Good morning. It’s Tuesday. James Barron is off this week. Today we’ll look at efforts to persuade Gov. Kathy Hochul to approve a modified version of New York’s decades-in-the-making congestion pricing plan, one month after she halted it. The program was supposed to have gone into effect on Sunday, when the governor was raising eyebrows by wearing an M.T.A. T-shirt to the New York City Pride March.
Gov. Kathy Hochul shocked many New Yorkers — and pleased some in the suburbs — when she pulled the plug on congestion pricing on June 5.
Hochul paused the plan indefinitely because she said it could hurt the economy, but her last-minute decision blew a multibillion-dollar hole in the budget of the state’s long-suffering Metropolitan Transportation Authority.
Last week, staff members at the authority outlined cuts in capital programs that totaled $16.5 billion, including the suspension of plans to upgrade crumbling signal systems, to expand the Second Avenue subway and to make more stations accessible to passengers with disabilities.
Now some lawmakers are trying to persuade the governor to resurrect the plan, which would charge motorists for driving in Manhattan below 60th Street, by lowering the proposed $15 toll.
“I’ve personally urged the governor to mend it, not end it,” Brad Hoylman-Sigal, a state senator, told my colleagues Dana Rubinstein and Grace Ashford. He represents a district in Manhattan that lies mainly within the congestion zone.
He said there “could be an appetite among my colleagues to adjust the toll and other features of congestion pricing while approving additional revenue to make up the shortfall to the M.T.A., but only if the program is allowed to proceed.”
Adjusting the toll is easier said than done.
The $15 figure was reached by working backward from the congestion pricing law passed in 2019. That law required the program to raise enough money to support $15 billion in debt, which works out to $1 billion.
In order to raise $1 billion, the authority’s Traffic Mobility Review Board recommended that the peak charge for many drivers entering the zone be set at $15.
Because that $15 billion target was written into the law, “we didn’t have any choice” when it came time to set the toll, said Kathryn Wylde, the chief executive of the Partnership for New York City, a business group, and a member of the traffic mobility board.

_TASKS_.
A. In the congestion pricing piece, what total did the transportation authority's staff give for the capital program cuts they outlined last week?
B. From the congestion pricing piece, extract the passage between "Gov. Kathy Hochul shocked" and "passengers with disabilities.", inclusive, word for word.

_GIVEN MATERIAL_.
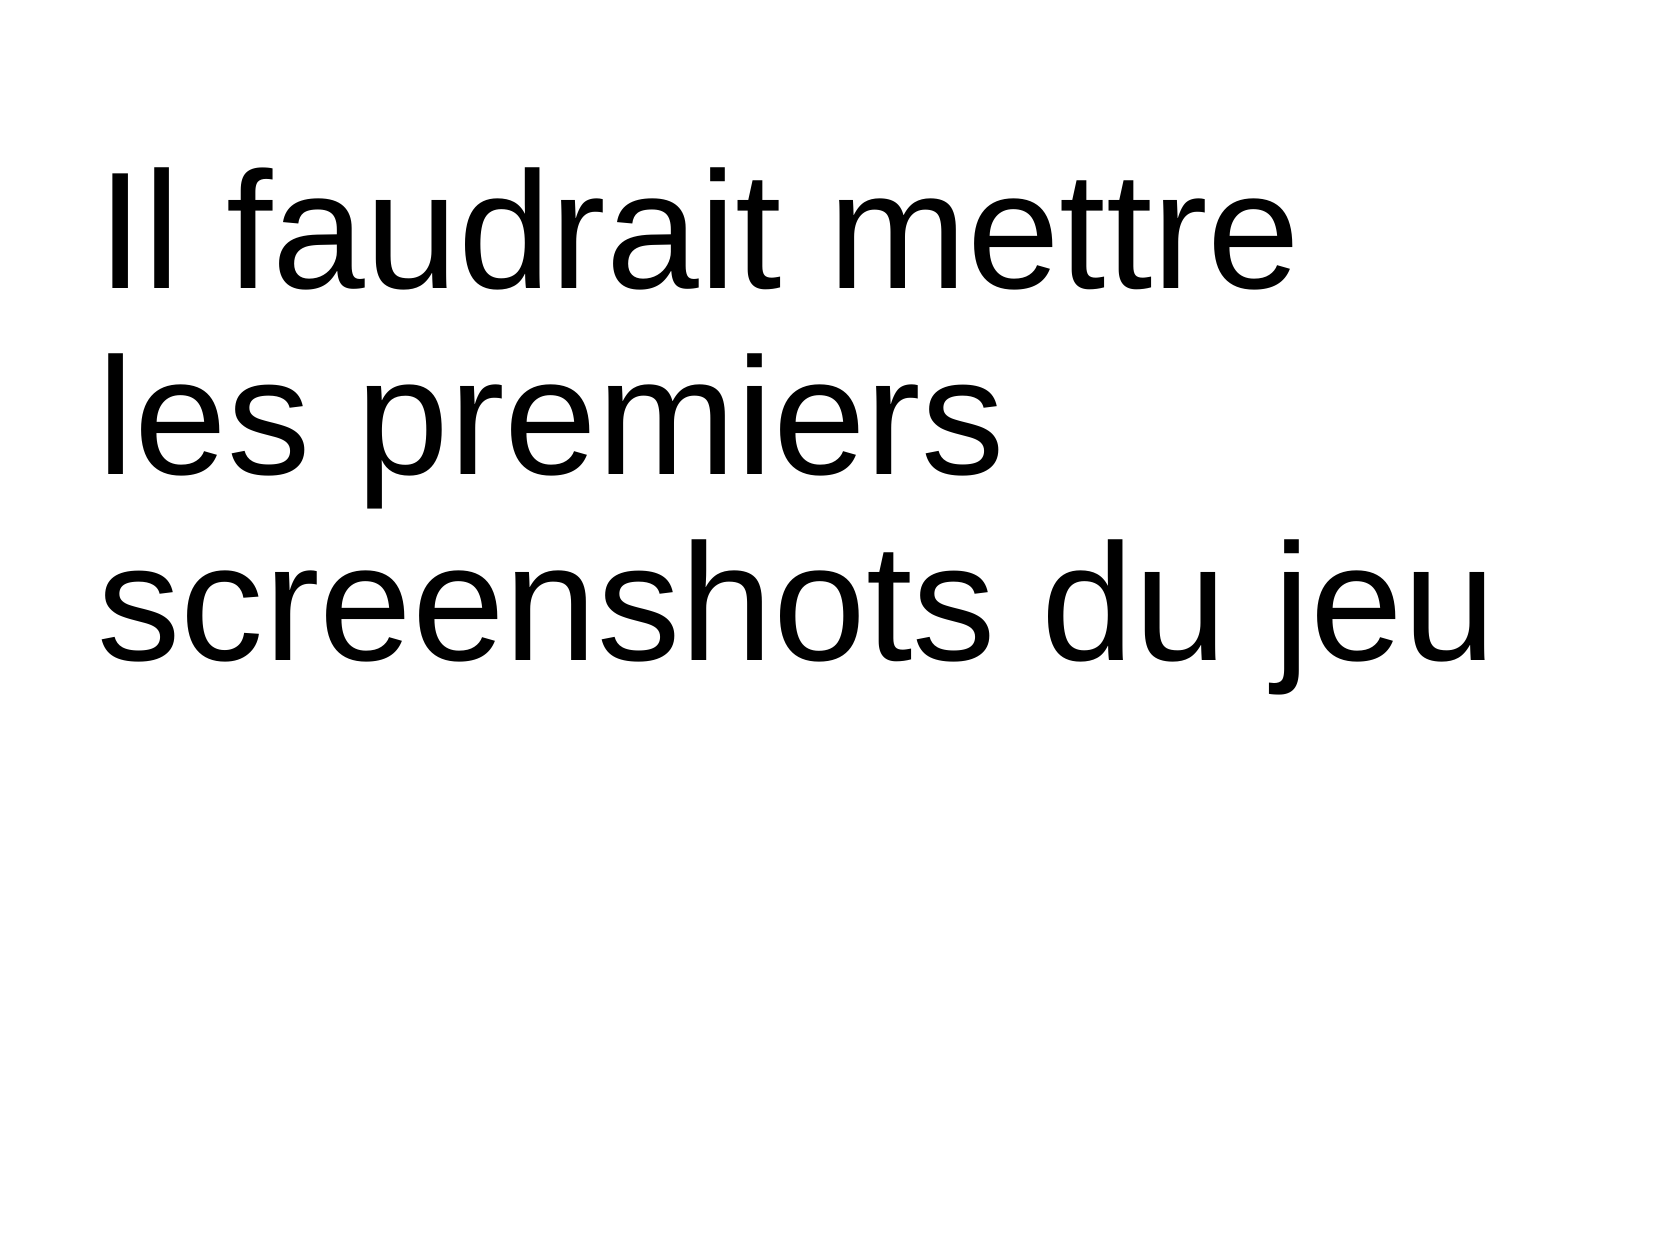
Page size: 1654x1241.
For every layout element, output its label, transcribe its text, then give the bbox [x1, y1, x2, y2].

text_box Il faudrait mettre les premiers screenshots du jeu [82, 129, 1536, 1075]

_RESPONSES BY TASK_.
A. $16.5 billion

B.
Gov. Kathy Hochul shocked many New Yorkers — and pleased some in the suburbs — when she pulled the plug on congestion pricing on June 5.
Hochul paused the plan indefinitely because she said it could hurt the economy, but her last-minute decision blew a multibillion-dollar hole in the budget of the state’s long-suffering Metropolitan Transportation Authority.
Last week, staff members at the authority outlined cuts in capital programs that totaled $16.5 billion, including the suspension of plans to upgrade crumbling signal systems, to expand the Second Avenue subway and to make more stations accessible to passengers with disabilities.